## Task description
Restate the full listing word for word and leave the pictures out.

(Records shown)

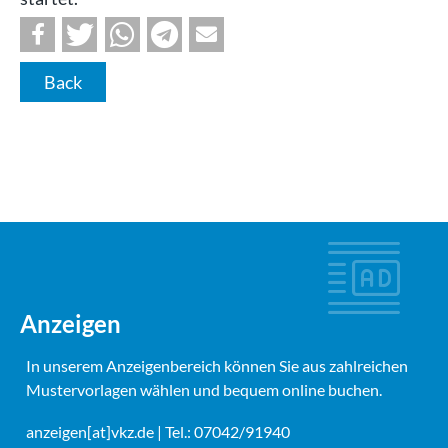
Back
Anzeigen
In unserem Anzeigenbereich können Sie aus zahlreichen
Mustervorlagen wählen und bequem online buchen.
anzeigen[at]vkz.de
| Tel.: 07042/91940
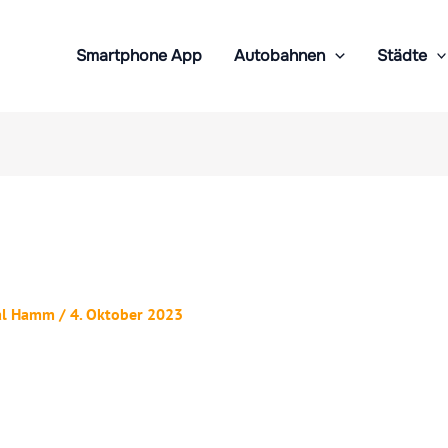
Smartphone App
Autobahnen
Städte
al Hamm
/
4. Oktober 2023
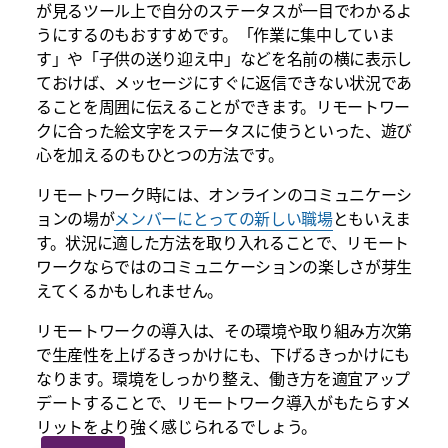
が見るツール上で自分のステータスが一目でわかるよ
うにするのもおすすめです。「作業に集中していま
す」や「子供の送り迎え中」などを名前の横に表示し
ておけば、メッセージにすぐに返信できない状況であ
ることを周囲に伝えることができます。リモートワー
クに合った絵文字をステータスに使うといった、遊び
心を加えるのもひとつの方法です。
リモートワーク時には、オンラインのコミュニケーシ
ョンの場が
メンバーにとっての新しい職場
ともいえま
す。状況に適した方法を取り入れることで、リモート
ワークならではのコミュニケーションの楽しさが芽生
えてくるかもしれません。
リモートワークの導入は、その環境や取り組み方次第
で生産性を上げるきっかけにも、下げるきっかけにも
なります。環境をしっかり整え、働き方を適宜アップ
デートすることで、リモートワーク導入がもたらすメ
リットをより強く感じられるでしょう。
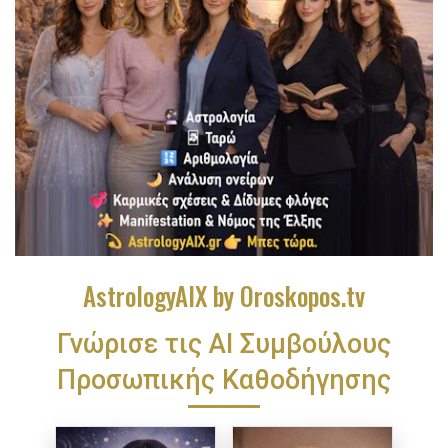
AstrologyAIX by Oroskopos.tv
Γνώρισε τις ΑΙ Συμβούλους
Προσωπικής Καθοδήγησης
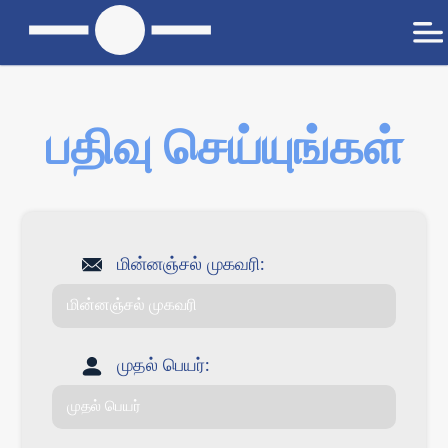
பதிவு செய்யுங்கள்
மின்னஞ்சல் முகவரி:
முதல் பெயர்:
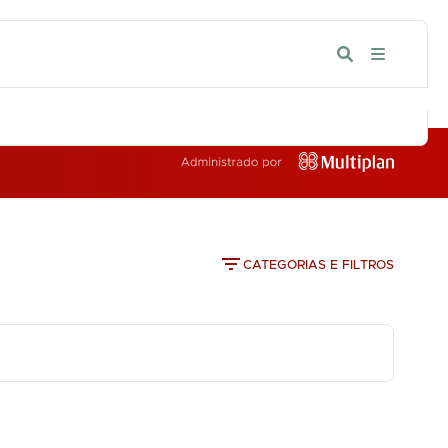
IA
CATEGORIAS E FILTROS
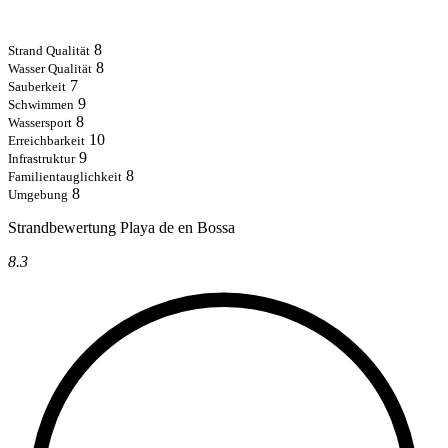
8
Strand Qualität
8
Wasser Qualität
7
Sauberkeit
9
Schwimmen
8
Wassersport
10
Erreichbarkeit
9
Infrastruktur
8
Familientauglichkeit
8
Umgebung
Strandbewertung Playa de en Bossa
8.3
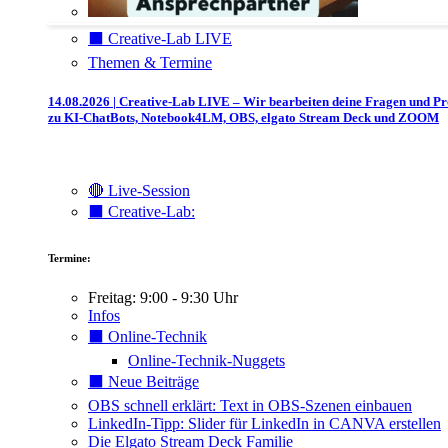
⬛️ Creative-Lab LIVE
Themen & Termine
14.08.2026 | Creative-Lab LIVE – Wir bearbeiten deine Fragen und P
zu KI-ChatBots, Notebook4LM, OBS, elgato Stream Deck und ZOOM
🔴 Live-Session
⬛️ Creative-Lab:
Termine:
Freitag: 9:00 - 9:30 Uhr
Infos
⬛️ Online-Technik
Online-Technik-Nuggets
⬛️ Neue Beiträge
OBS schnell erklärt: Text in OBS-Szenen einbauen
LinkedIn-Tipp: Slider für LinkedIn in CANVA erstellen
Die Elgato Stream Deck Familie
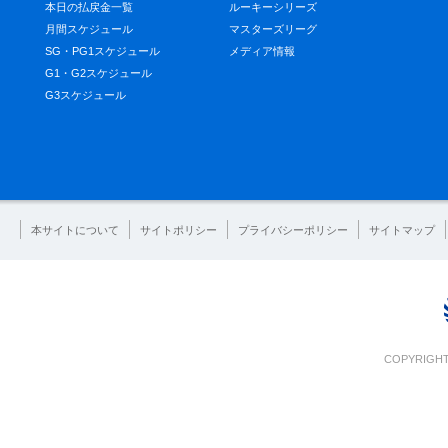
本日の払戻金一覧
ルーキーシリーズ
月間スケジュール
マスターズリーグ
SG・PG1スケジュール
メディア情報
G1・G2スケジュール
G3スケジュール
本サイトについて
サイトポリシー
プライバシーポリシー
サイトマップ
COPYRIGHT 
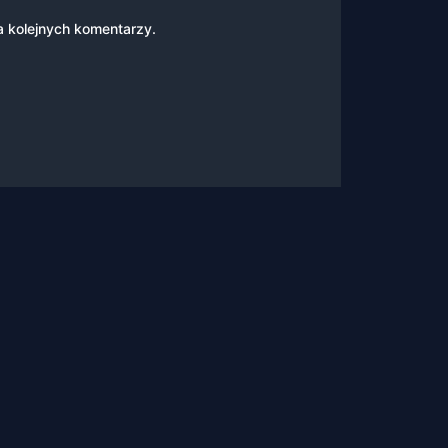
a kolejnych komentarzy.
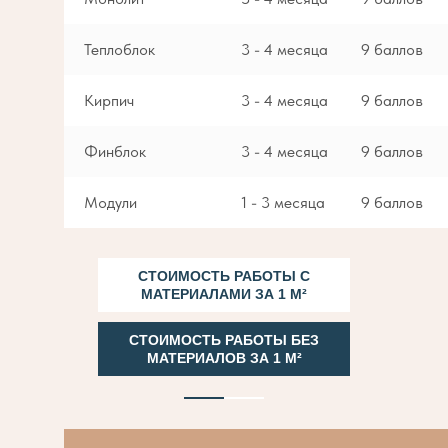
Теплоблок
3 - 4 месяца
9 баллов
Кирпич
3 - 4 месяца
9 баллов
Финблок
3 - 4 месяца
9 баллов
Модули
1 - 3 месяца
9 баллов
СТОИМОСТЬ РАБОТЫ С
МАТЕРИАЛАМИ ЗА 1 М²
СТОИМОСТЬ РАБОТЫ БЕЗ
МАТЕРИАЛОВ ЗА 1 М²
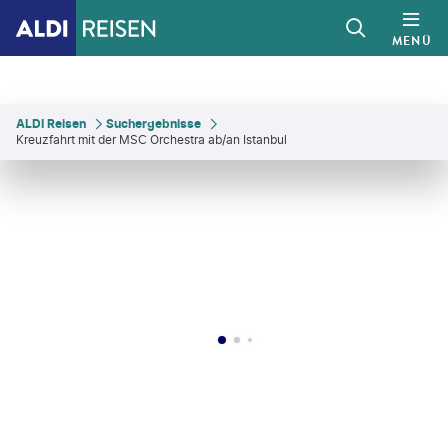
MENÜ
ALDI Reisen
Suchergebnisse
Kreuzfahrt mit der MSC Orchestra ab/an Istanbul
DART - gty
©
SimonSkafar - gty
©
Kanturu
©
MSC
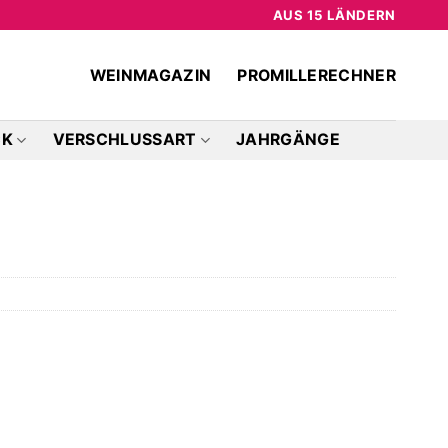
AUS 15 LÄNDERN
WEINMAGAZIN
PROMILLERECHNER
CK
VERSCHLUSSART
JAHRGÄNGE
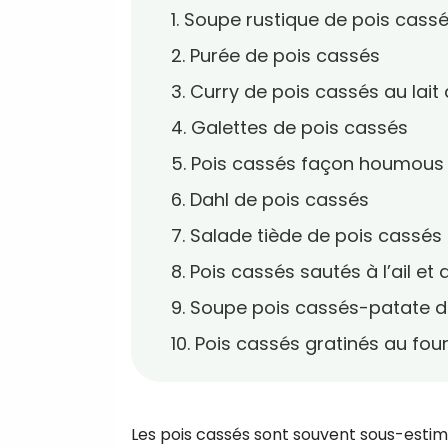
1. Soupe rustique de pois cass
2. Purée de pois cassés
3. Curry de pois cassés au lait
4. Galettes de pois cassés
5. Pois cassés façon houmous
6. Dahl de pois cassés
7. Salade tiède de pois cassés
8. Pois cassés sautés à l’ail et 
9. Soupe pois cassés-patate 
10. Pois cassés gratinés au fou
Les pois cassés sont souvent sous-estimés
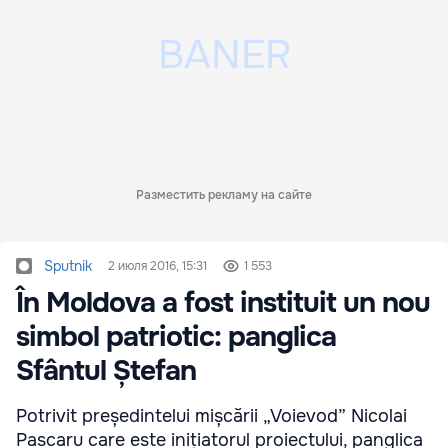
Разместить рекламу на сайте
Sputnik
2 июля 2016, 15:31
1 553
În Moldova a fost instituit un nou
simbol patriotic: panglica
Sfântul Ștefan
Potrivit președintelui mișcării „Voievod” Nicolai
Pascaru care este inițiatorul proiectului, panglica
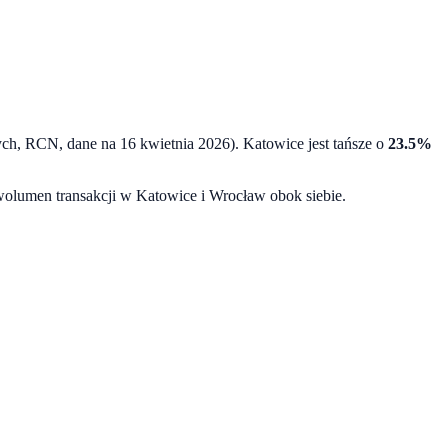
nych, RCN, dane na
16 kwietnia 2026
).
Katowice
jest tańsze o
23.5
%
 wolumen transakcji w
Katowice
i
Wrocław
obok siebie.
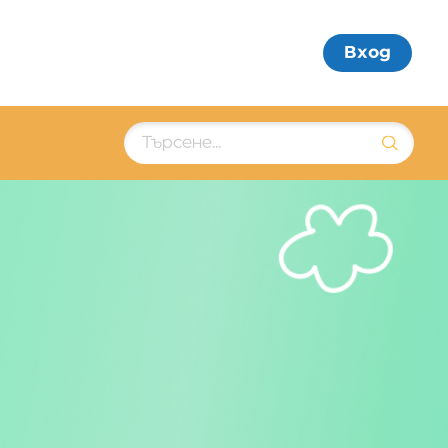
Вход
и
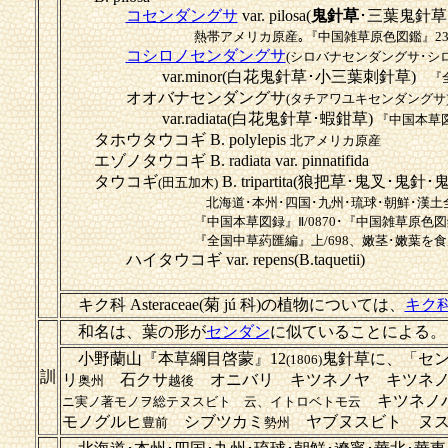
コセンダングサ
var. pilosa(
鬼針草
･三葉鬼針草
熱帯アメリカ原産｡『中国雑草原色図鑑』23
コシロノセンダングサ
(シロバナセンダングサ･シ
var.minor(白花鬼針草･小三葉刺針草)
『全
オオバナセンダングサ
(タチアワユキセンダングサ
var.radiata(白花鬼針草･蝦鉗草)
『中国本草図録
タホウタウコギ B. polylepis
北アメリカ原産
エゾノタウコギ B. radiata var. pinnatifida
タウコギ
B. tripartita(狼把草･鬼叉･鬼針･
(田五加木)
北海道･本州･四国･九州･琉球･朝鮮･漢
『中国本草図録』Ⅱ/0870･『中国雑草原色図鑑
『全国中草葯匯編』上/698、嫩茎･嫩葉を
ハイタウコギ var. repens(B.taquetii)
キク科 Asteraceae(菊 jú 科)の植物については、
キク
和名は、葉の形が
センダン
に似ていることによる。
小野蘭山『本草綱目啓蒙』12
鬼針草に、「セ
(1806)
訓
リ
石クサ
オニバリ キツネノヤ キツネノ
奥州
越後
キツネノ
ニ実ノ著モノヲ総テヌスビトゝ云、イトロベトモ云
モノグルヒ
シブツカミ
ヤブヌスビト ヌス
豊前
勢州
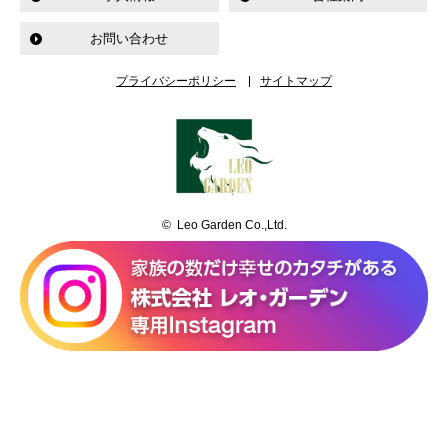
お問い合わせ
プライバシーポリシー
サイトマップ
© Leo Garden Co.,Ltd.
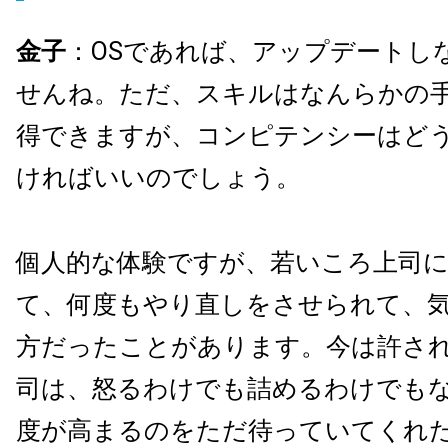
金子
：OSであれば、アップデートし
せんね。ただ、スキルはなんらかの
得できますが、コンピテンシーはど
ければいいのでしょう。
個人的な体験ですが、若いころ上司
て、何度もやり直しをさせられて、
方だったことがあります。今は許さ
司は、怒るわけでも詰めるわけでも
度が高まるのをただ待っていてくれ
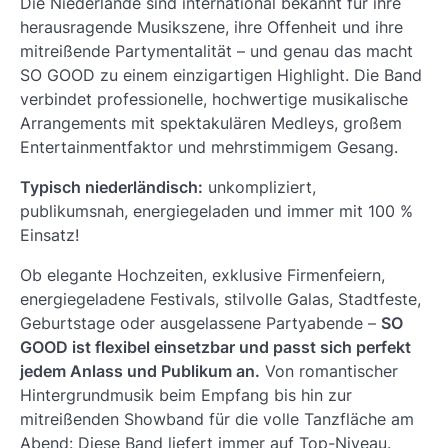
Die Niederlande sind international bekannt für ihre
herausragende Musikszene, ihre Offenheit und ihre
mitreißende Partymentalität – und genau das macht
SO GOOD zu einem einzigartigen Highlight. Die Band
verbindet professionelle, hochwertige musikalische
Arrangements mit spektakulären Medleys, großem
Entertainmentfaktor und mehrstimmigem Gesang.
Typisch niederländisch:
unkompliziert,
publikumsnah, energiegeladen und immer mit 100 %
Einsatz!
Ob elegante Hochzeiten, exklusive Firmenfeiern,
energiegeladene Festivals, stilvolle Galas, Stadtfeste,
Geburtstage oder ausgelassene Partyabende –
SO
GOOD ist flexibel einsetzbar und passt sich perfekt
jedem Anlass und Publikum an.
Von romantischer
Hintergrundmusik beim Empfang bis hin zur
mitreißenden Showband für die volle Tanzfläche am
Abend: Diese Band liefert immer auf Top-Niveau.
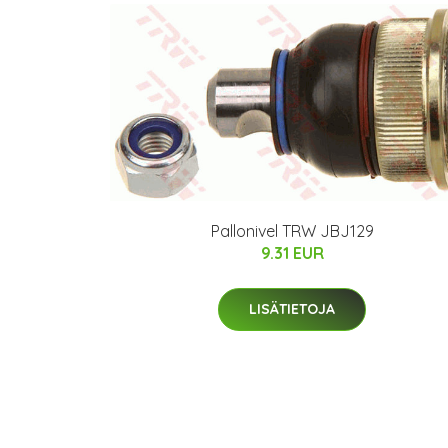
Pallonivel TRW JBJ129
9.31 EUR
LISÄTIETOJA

(End Records shown)

## Result of the exercise
Back
Anzeigen
In unserem Anzeigenbereich können Sie aus zahlreichen
Mustervorlagen wählen und bequem online buchen.
anzeigen[at]vkz.de
| Tel.: 07042/91940
Smartphone App
Autobahnen
Städte
al Hamm
/
4. Oktober 2023
が見るツール上で自分のステータスが一目でわかるよ
うにするのもおすすめです。「作業に集中していま
す」や「子供の送り迎え中」などを名前の横に表示し
ておけば、メッセージにすぐに返信できない状況であ
ることを周囲に伝えることができます。リモートワー
クに合った絵文字をステータスに使うといった、遊び
心を加えるのもひとつの方法です。
リモートワーク時には、オンラインのコミュニケーシ
ョンの場が
メンバーにとっての新しい職場
ともいえま
す。状況に適した方法を取り入れることで、リモート
ワークならではのコミュニケーションの楽しさが芽生
えてくるかもしれません。
リモートワークの導入は、その環境や取り組み方次第
で生産性を上げるきっかけにも、下げるきっかけにも
なります。環境をしっかり整え、働き方を適宜アップ
デートすることで、リモートワーク導入がもたらすメ
リットをより強く感じられるでしょう。
AstrologyAIX by Oroskopos.tv
Γνώρισε τις ΑΙ Συμβούλους
Προσωπικής Καθοδήγησης
பதிவு செய்யுங்கள்
மின்னஞ்சல் முகவரி:
முதல் பெயர்:
IA
CATEGORIAS E FILTROS
8
Strand Qualität
8
Wasser Qualität
7
Sauberkeit
9
Schwimmen
8
Wassersport
10
Erreichbarkeit
9
Infrastruktur
8
Familientauglichkeit
8
Umgebung
Strandbewertung Playa de en Bossa
8.3
⬛️ Creative-Lab LIVE
Themen & Termine
14.08.2026 | Creative-Lab LIVE – Wir bearbeiten deine Fragen und P
zu KI-ChatBots, Notebook4LM, OBS, elgato Stream Deck und ZOOM
🔴 Live-Session
⬛️ Creative-Lab:
Termine:
Freitag: 9:00 - 9:30 Uhr
Infos
⬛️ Online-Technik
Online-Technik-Nuggets
⬛️ Neue Beiträge
OBS schnell erklärt: Text in OBS-Szenen einbauen
LinkedIn-Tipp: Slider für LinkedIn in CANVA erstellen
Die Elgato Stream Deck Familie
本日の払戻金一覧
ルーキーシリーズ
月間スケジュール
マスターズリーグ
SG・PG1スケジュール
メディア情報
G1・G2スケジュール
G3スケジュール
本サイトについて
サイトポリシー
プライバシーポリシー
サイトマップ
COPYRIGHT 
a kolejnych komentarzy.
Теплоблок
3 - 4 месяца
9 баллов
Кирпич
3 - 4 месяца
9 баллов
Финблок
3 - 4 месяца
9 баллов
Модули
1 - 3 месяца
9 баллов
СТОИМОСТЬ РАБОТЫ С
МАТЕРИАЛАМИ ЗА 1 М²
СТОИМОСТЬ РАБОТЫ БЕЗ
МАТЕРИАЛОВ ЗА 1 М²
MENÜ
ALDI Reisen
Suchergebnisse
Kreuzfahrt mit der MSC Orchestra ab/an Istanbul
DART - gty
©
SimonSkafar - gty
©
Kanturu
©
MSC
AUS 15 LÄNDERN
WEINMAGAZIN
PROMILLERECHNER
CK
VERSCHLUSSART
JAHRGÄNGE
1. Soupe rustique de pois cass
2. Purée de pois cassés
3. Curry de pois cassés au lait
4. Galettes de pois cassés
5. Pois cassés façon houmous
6. Dahl de pois cassés
7. Salade tiède de pois cassés
8. Pois cassés sautés à l’ail et 
9. Soupe pois cassés-patate 
10. Pois cassés gratinés au fou
Les pois cassés sont souvent sous-estimés
Разместить рекламу на сайте
Sputnik
2 июля 2016, 15:31
1 553
În Moldova a fost instituit un nou
simbol patriotic: panglica
Sfântul Ștefan
Potrivit președintelui mișcării „Voievod” Nicolai
Pascaru care este inițiatorul proiectului, panglica
nych, RCN, dane na
16 kwietnia 2026
).
Katowice
jest tańsze o
23.5
%
 wolumen transakcji w
Katowice
i
Wrocław
obok siebie.
Вход
и
コセンダングサ
var. pilosa(
鬼針草
･三葉鬼針草
熱帯アメリカ原産｡『中国雑草原色図鑑』23
コシロノセンダングサ
(シロバナセンダングサ･シ
var.minor(白花鬼針草･小三葉刺針草)
『全
オオバナセンダングサ
(タチアワユキセンダングサ
var.radiata(白花鬼針草･蝦鉗草)
『中国本草図録
タホウタウコギ B. polylepis
北アメリカ原産
エゾノタウコギ B. radiata var. pinnatifida
タウコギ
B. tripartita(狼把草･鬼叉･鬼針･
(田五加木)
北海道･本州･四国･九州･琉球･朝鮮･漢
『中国本草図録』Ⅱ/0870･『中国雑草原色図鑑
『全国中草葯匯編』上/698、嫩茎･嫩葉を
ハイタウコギ var. repens(B.taquetii)
キク科 Asteraceae(菊 jú 科)の植物については、
キク
和名は、葉の形が
センダン
に似ていることによる。
小野蘭山『本草綱目啓蒙』12
鬼針草に、「セ
(1806)
訓
リ
石クサ
オニバリ キツネノヤ キツネノ
奥州
越後
キツネノ
ニ実ノ著モノヲ総テヌスビトゝ云、イトロベトモ云
モノグルヒ
シブツカミ
ヤブヌスビト ヌス
豊前
勢州
お問い合わせ
プライバシーポリシー
サイトマップ
© Leo Garden Co.,Ltd.
金子
：OSであれば、アップデートし
せんね。ただ、スキルはなんらかの
得できますが、コンピテンシーはど
ければいいのでしょう。
個人的な体験ですが、若いころ上司
て、何度もやり直しをさせられて、
方だったことがあります。今は許さ
司は、怒るわけでも詰めるわけでも
度が高まるのをただ待っていてくれ
Die Niederlande sind international bekannt für ihre
herausragende Musikszene, ihre Offenheit und ihre
mitreißende Partymentalität – und genau das macht
SO GOOD zu einem einzigartigen Highlight. Die Band
verbindet professionelle, hochwertige musikalische
Arrangements mit spektakulären Medleys, großem
Entertainmentfaktor und mehrstimmigem Gesang.
Typisch niederländisch:
unkompliziert,
publikumsnah, energiegeladen und immer mit 100 %
Einsatz!
Ob elegante Hochzeiten, exklusive Firmenfeiern,
energiegeladene Festivals, stilvolle Galas, Stadtfeste,
Geburtstage oder ausgelassene Partyabende –
SO
GOOD ist flexibel einsetzbar und passt sich perfekt
jedem Anlass und Publikum an.
Von romantischer
Hintergrundmusik beim Empfang bis hin zur
mitreißenden Showband für die volle Tanzfläche am
Abend: Diese Band liefert immer auf Top-Niveau.
Pallonivel TRW JBJ129
9.31 EUR
LISÄTIETOJA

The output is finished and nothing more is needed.